> [PROBLEM STATEMENT]:
Every line of the listing is returned unchanged, and every picture is dropped.

*** ENTRIES SUPPLIED Section Begins ***

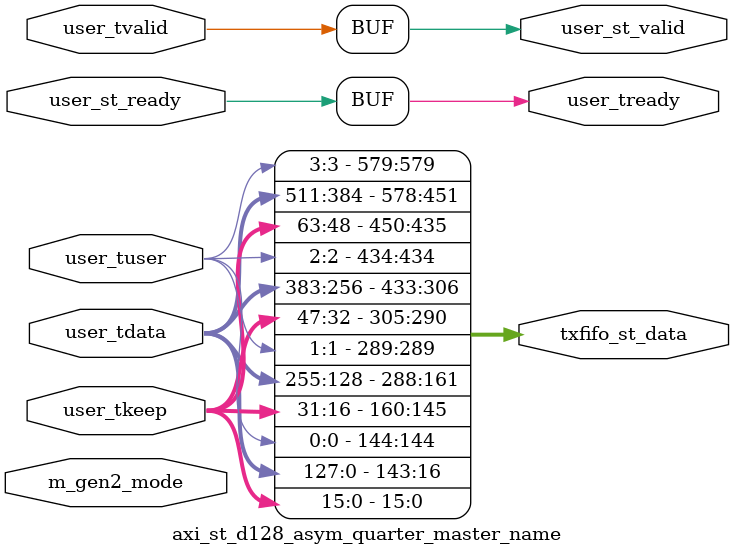
<source format=sv>

module axi_st_d128_asym_quarter_master_name  (

  // st channel
  input  logic [  63:   0]   user_tkeep          ,
  input  logic [ 511:   0]   user_tdata          ,
  input  logic [   3:   0]   user_tuser          ,
  input  logic               user_tvalid         ,
  output logic               user_tready         ,

  // Logic Link Interfaces
  output logic               user_st_valid       ,
  output logic [ 579:   0]   txfifo_st_data      ,
  input  logic               user_st_ready       ,

  input  logic               m_gen2_mode         

);

  // Connect Data

  assign user_st_valid                      = user_tvalid                        ;
  assign user_tready                        = user_st_ready                      ;
  assign txfifo_st_data       [   0 +:  16] = user_tkeep           [   0 +:  16] ;
  assign txfifo_st_data       [  16 +: 128] = user_tdata           [   0 +: 128] ;
  assign txfifo_st_data       [ 144 +:   1] = user_tuser           [   0 +:   1] ;
  assign txfifo_st_data       [ 145 +:  16] = user_tkeep           [  16 +:  16] ;
  assign txfifo_st_data       [ 161 +: 128] = user_tdata           [ 128 +: 128] ;
  assign txfifo_st_data       [ 289 +:   1] = user_tuser           [   1 +:   1] ;
  assign txfifo_st_data       [ 290 +:  16] = user_tkeep           [  32 +:  16] ;
  assign txfifo_st_data       [ 306 +: 128] = user_tdata           [ 256 +: 128] ;
  assign txfifo_st_data       [ 434 +:   1] = user_tuser           [   2 +:   1] ;
  assign txfifo_st_data       [ 435 +:  16] = user_tkeep           [  48 +:  16] ;
  assign txfifo_st_data       [ 451 +: 128] = user_tdata           [ 384 +: 128] ;
  assign txfifo_st_data       [ 579 +:   1] = user_tuser           [   3 +:   1] ;

endmodule

</source>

*** ENTRIES SUPPLIED Section Ends ***

> [YOUR RESPONSE]:
<source format=sv>

module axi_st_d128_asym_quarter_master_name  (

  // st channel
  input  logic [  63:   0]   user_tkeep          ,
  input  logic [ 511:   0]   user_tdata          ,
  input  logic [   3:   0]   user_tuser          ,
  input  logic               user_tvalid         ,
  output logic               user_tready         ,

  // Logic Link Interfaces
  output logic               user_st_valid       ,
  output logic [ 579:   0]   txfifo_st_data      ,
  input  logic               user_st_ready       ,

  input  logic               m_gen2_mode         

);

  // Connect Data

  assign user_st_valid                      = user_tvalid                        ;
  assign user_tready                        = user_st_ready                      ;
  assign txfifo_st_data       [   0 +:  16] = user_tkeep           [   0 +:  16] ;
  assign txfifo_st_data       [  16 +: 128] = user_tdata           [   0 +: 128] ;
  assign txfifo_st_data       [ 144 +:   1] = user_tuser           [   0 +:   1] ;
  assign txfifo_st_data       [ 145 +:  16] = user_tkeep           [  16 +:  16] ;
  assign txfifo_st_data       [ 161 +: 128] = user_tdata           [ 128 +: 128] ;
  assign txfifo_st_data       [ 289 +:   1] = user_tuser           [   1 +:   1] ;
  assign txfifo_st_data       [ 290 +:  16] = user_tkeep           [  32 +:  16] ;
  assign txfifo_st_data       [ 306 +: 128] = user_tdata           [ 256 +: 128] ;
  assign txfifo_st_data       [ 434 +:   1] = user_tuser           [   2 +:   1] ;
  assign txfifo_st_data       [ 435 +:  16] = user_tkeep           [  48 +:  16] ;
  assign txfifo_st_data       [ 451 +: 128] = user_tdata           [ 384 +: 128] ;
  assign txfifo_st_data       [ 579 +:   1] = user_tuser           [   3 +:   1] ;

endmodule

</source>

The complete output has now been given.